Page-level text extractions
● ● ● ● ●
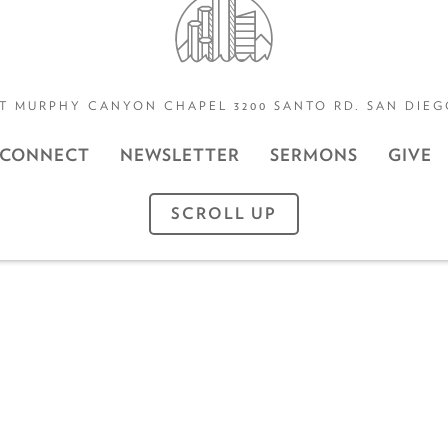
T MURPHY CANYON CHAPEL 3200 SANTO RD. SAN DIEGO
CONNECT
NEWSLETTER
SERMONS
GIVE
SCROLL UP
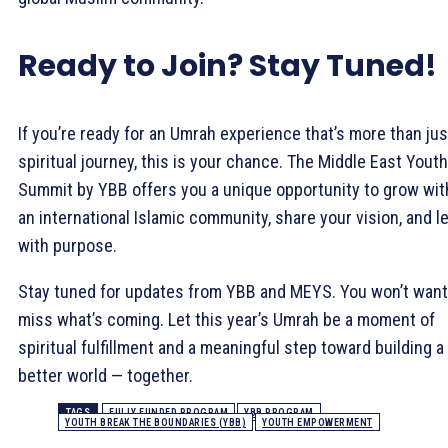
Ready to Join? Stay Tuned!
If you’re ready for an Umrah experience that’s more than jus
spiritual journey, this is your chance. The Middle East Youth
Summit by YBB offers you a unique opportunity to grow wit
an international Islamic community, share your vision, and l
with purpose.
Stay tuned for updates from YBB and MEYS. You won’t want
miss what’s coming. Let this year’s Umrah be a moment of
spiritual fulfillment and a meaningful step toward building a
better world — together.
TAGS
FULLY FUNDED PROGRAM
YBB PROGRAM
YOUTH BREAK THE BOUNDARIES (YBB)
YOUTH EMPOWERMENT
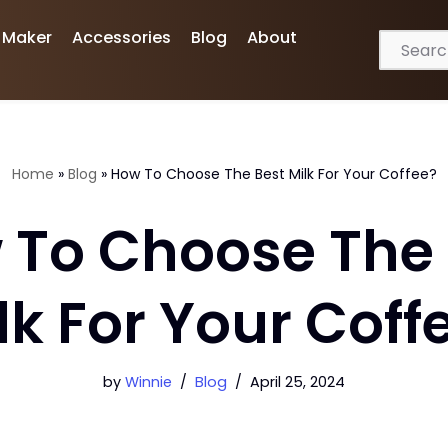
 Maker
Accessories
Blog
About
Home
»
Blog
»
How To Choose The Best Milk For Your Coffee?
 To Choose The 
lk For Your Coff
by
Winnie
Blog
April 25, 2024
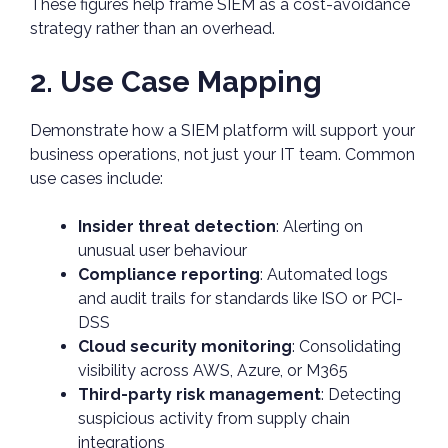
These figures help frame SIEM as a cost-avoidance
strategy rather than an overhead.
2. Use Case Mapping
Demonstrate how a SIEM platform will support your
business operations, not just your IT team. Common
use cases include:
Insider threat detection
: Alerting on
unusual user behaviour
Compliance reporting
: Automated logs
and audit trails for standards like ISO or PCI-
DSS
Cloud security monitoring
: Consolidating
visibility across AWS, Azure, or M365
Third-party risk management
: Detecting
suspicious activity from supply chain
integrations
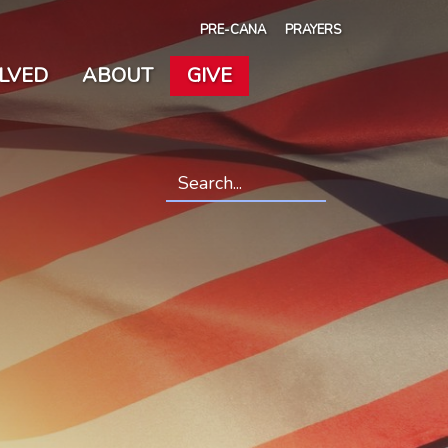
PRE-CANA
PRAYERS
OLVED
ABOUT
GIVE
Search
*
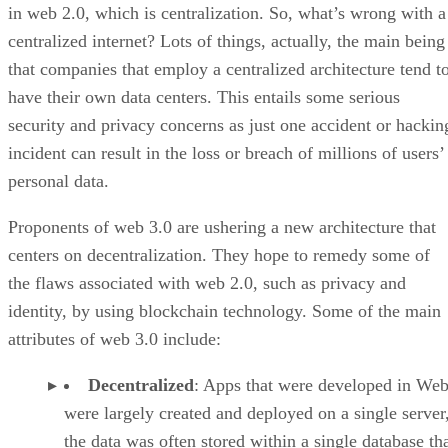
in web 2.0, which is centralization. So, what’s wrong with a
centralized internet? Lots of things, actually, the main being
that companies that employ a centralized architecture tend t
have their own data centers. This entails some serious
security and privacy concerns as just one accident or hackin
incident can result in the loss or breach of millions of users’
personal data.
Proponents of web 3.0 are ushering a new architecture that
centers on decentralization. They hope to remedy some of
the flaws associated with web 2.0, such as privacy and
identity, by using blockchain technology. Some of the main
attributes of web 3.0 include:
Decentralized
: Apps that were developed in Web
were largely created and deployed on a single server
the data was often stored within a single database th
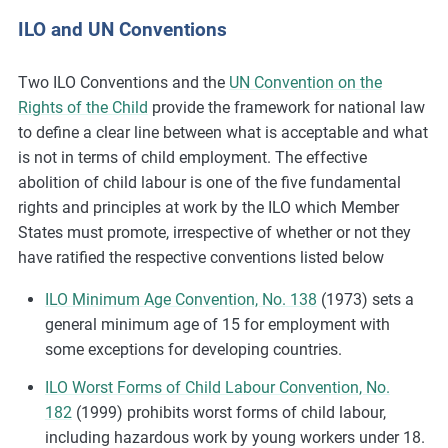
ILO and UN Conventions
Two ILO Conventions and the
UN Convention on the
Rights of the Child
provide the framework for national law
to define a clear line between what is acceptable and what
is not in terms of child employment. The effective
abolition of child labour is one of the five fundamental
rights and principles at work by the ILO which Member
States must promote, irrespective of whether or not they
have ratified the respective conventions listed below
ILO Minimum Age Convention, No. 138
(1973) sets a
general minimum age of 15 for employment with
some exceptions for developing countries.
ILO Worst Forms of Child Labour Convention, No.
182
(1999) prohibits worst forms of child labour,
including hazardous work by young workers under 18.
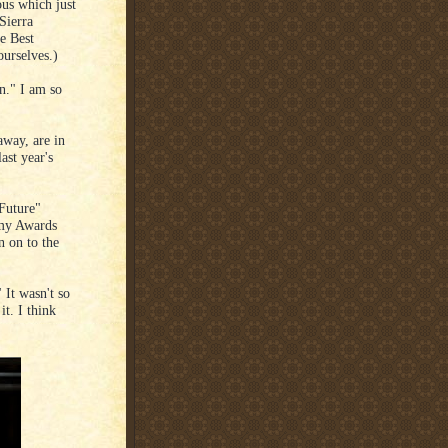
ous which just
Sierra
e Best
urselves.)
on." I am so
way, are in
ast year's
Future"
emy Awards
n on to the
 It wasn't so
t. I think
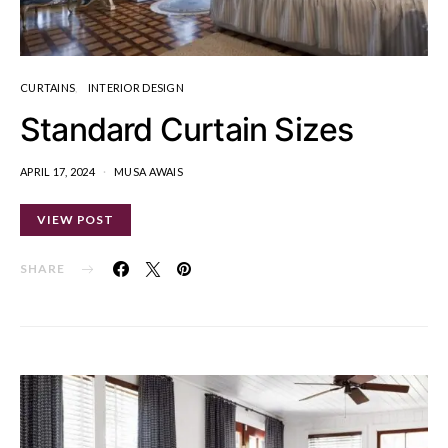
CURTAINS
INTERIOR DESIGN
Standard Curtain Sizes
APRIL 17, 2024
MUSA AWAIS
VIEW POST
SHARE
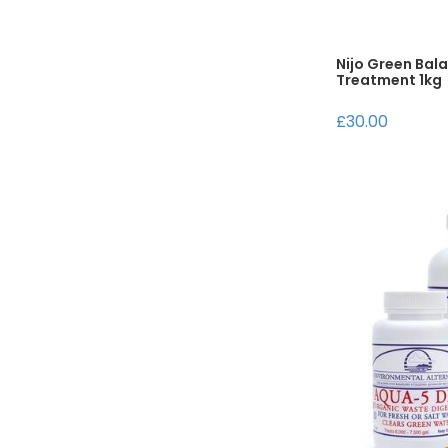
Nijo Green Bal
Treatment 1kg
£30.00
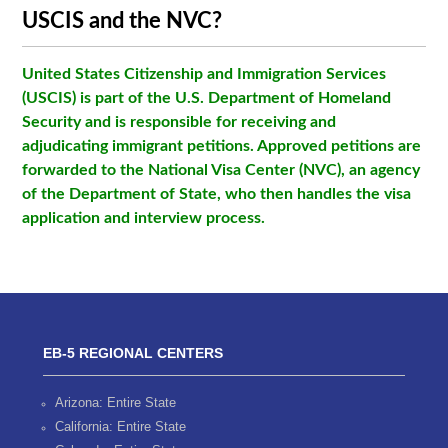
USCIS and the NVC?
United States Citizenship and Immigration Services
(USCIS) is part of the U.S. Department of Homeland
Security and is responsible for receiving and
adjudicating immigrant petitions. Approved petitions are
forwarded to the National Visa Center (NVC), an agency
of the Department of State, who then handles the visa
application and interview process.
EB-5 REGIONAL CENTERS
Arizona: Entire State
California: Entire State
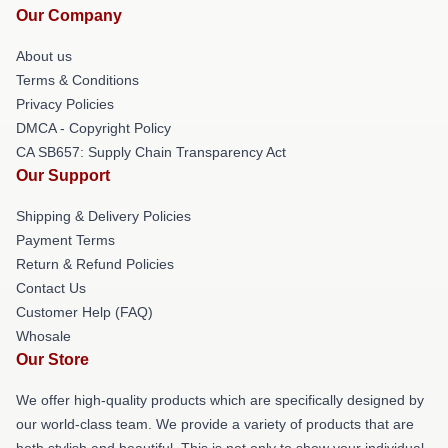
Our Company
About us
Terms & Conditions
Privacy Policies
DMCA - Copyright Policy
CA SB657: Supply Chain Transparency Act
Our Support
Shipping & Delivery Policies
Payment Terms
Return & Refund Policies
Contact Us
Customer Help (FAQ)
Whosale
Our Store
We offer high-quality products which are specifically designed by
our world-class team. We provide a variety of products that are
both stylish and beautiful. This is not only to show your individual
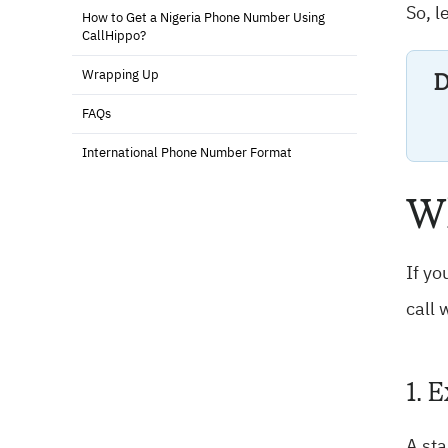
So, l
How to Get a Nigeria Phone Number Using
CallHippo?
D
Wrapping Up
FAQs
International Phone Number Format
Wh
If yo
call 
1. 
A st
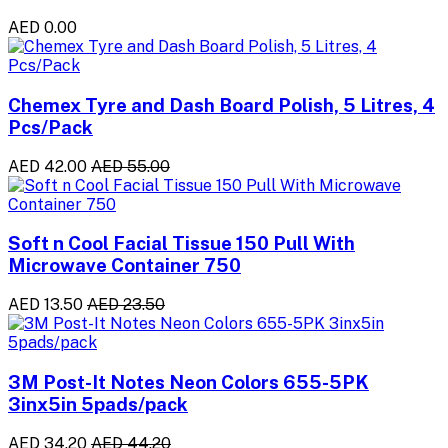
AED 0.00
Chemex Tyre and Dash Board Polish, 5 Litres, 4
Pcs/Pack
AED 42.00
AED 55.00
Soft n Cool Facial Tissue 150 Pull With
Microwave Container 750
AED 13.50
AED 23.50
3M Post-It Notes Neon Colors 655-5PK
3inx5in 5pads/pack
AED 34.20
AED 44.20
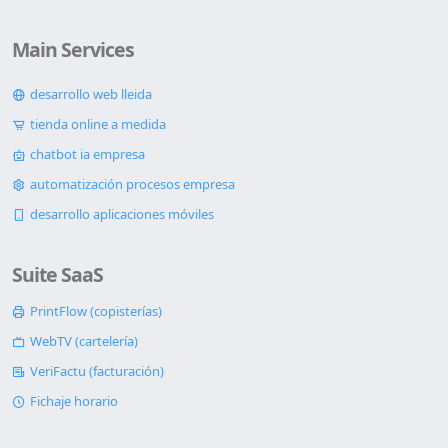
Main Services
desarrollo web lleida
tienda online a medida
chatbot ia empresa
automatización procesos empresa
desarrollo aplicaciones móviles
Suite SaaS
PrintFlow (copisterías)
WebTV (cartelería)
VeriFactu (facturación)
Fichaje horario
● ● ● ● ●
Word for word, retype all of the data above, but include no pictures.

T MURPHY CANYON CHAPEL 3200 SANTO RD. SAN DIEGO
CONNECT
NEWSLETTER
SERMONS
GIVE
SCROLL UP
Ready to Join? Stay Tuned!
If you’re ready for an Umrah experience that’s more than jus
spiritual journey, this is your chance. The Middle East Youth
Summit by YBB offers you a unique opportunity to grow wit
an international Islamic community, share your vision, and l
with purpose.
Stay tuned for updates from YBB and MEYS. You won’t want
miss what’s coming. Let this year’s Umrah be a moment of
spiritual fulfillment and a meaningful step toward building a
better world — together.
TAGS
FULLY FUNDED PROGRAM
YBB PROGRAM
YOUTH BREAK THE BOUNDARIES (YBB)
YOUTH EMPOWERMENT
 Maker
Accessories
Blog
About
Home
»
Blog
»
How To Choose The Best Milk For Your Coffee?
 To Choose The 
lk For Your Coff
by
Winnie
Blog
April 25, 2024
These figures help frame SIEM as a cost-avoidance
strategy rather than an overhead.
2. Use Case Mapping
Demonstrate how a SIEM platform will support your
business operations, not just your IT team. Common
use cases include:
Insider threat detection
: Alerting on
unusual user behaviour
Compliance reporting
: Automated logs
and audit trails for standards like ISO or PCI-
DSS
Cloud security monitoring
: Consolidating
visibility across AWS, Azure, or M365
Third-party risk management
: Detecting
suspicious activity from supply chain
integrations
PRE-CANA
PRAYERS
OLVED
ABOUT
GIVE
Search
*
in web 2.0, which is centralization. So, what’s wrong with a
centralized internet? Lots of things, actually, the main being
that companies that employ a centralized architecture tend t
have their own data centers. This entails some serious
security and privacy concerns as just one accident or hackin
incident can result in the loss or breach of millions of users’
personal data.
Proponents of web 3.0 are ushering a new architecture that
centers on decentralization. They hope to remedy some of
the flaws associated with web 2.0, such as privacy and
identity, by using blockchain technology. Some of the main
attributes of web 3.0 include:
Decentralized
: Apps that were developed in Web
were largely created and deployed on a single server
the data was often stored within a single database th
ILO and UN Conventions
Two ILO Conventions and the
UN Convention on the
Rights of the Child
provide the framework for national law
to define a clear line between what is acceptable and what
is not in terms of child employment. The effective
abolition of child labour is one of the five fundamental
rights and principles at work by the ILO which Member
States must promote, irrespective of whether or not they
have ratified the respective conventions listed below
ILO Minimum Age Convention, No. 138
(1973) sets a
general minimum age of 15 for employment with
some exceptions for developing countries.
ILO Worst Forms of Child Labour Convention, No.
182
(1999) prohibits worst forms of child labour,
including hazardous work by young workers under 18.
ous which just
Sierra
e Best
urselves.)
on." I am so
way, are in
ast year's
Future"
emy Awards
n on to the
 It wasn't so
t. I think
CURTAINS
INTERIOR DESIGN
Standard Curtain Sizes
APRIL 17, 2024
MUSA AWAIS
VIEW POST
SHARE
Nijo Green Bal
Treatment 1kg
£30.00
USCIS and the NVC?
United States Citizenship and Immigration Services
(USCIS) is part of the U.S. Department of Homeland
Security and is responsible for receiving and
adjudicating immigrant petitions. Approved petitions are
forwarded to the National Visa Center (NVC), an agency
of the Department of State, who then handles the visa
application and interview process.
EB-5 REGIONAL CENTERS
Arizona: Entire State
California: Entire State
Our Company
About us
Terms & Conditions
Privacy Policies
DMCA - Copyright Policy
CA SB657: Supply Chain Transparency Act
Our Support
Shipping & Delivery Policies
Payment Terms
Return & Refund Policies
Contact Us
Customer Help (FAQ)
Whosale
Our Store
We offer high-quality products which are specifically designed by
our world-class team. We provide a variety of products that are
both stylish and beautiful. This is not only to show your individual
So, l
How to Get a Nigeria Phone Number Using
CallHippo?
D
Wrapping Up
FAQs
International Phone Number Format
Wh
If yo
call 
1. 
A st
AED 0.00
Chemex Tyre and Dash Board Polish, 5 Litres, 4
Pcs/Pack
AED 42.00
AED 55.00
Soft n Cool Facial Tissue 150 Pull With
Microwave Container 750
AED 13.50
AED 23.50
3M Post-It Notes Neon Colors 655-5PK
3inx5in 5pads/pack
AED 34.20
AED 44.20
Main Services
desarrollo web lleida
tienda online a medida
chatbot ia empresa
automatización procesos empresa
desarrollo aplicaciones móviles
Suite SaaS
PrintFlow (copisterías)
WebTV (cartelería)
VeriFactu (facturación)
Fichaje horario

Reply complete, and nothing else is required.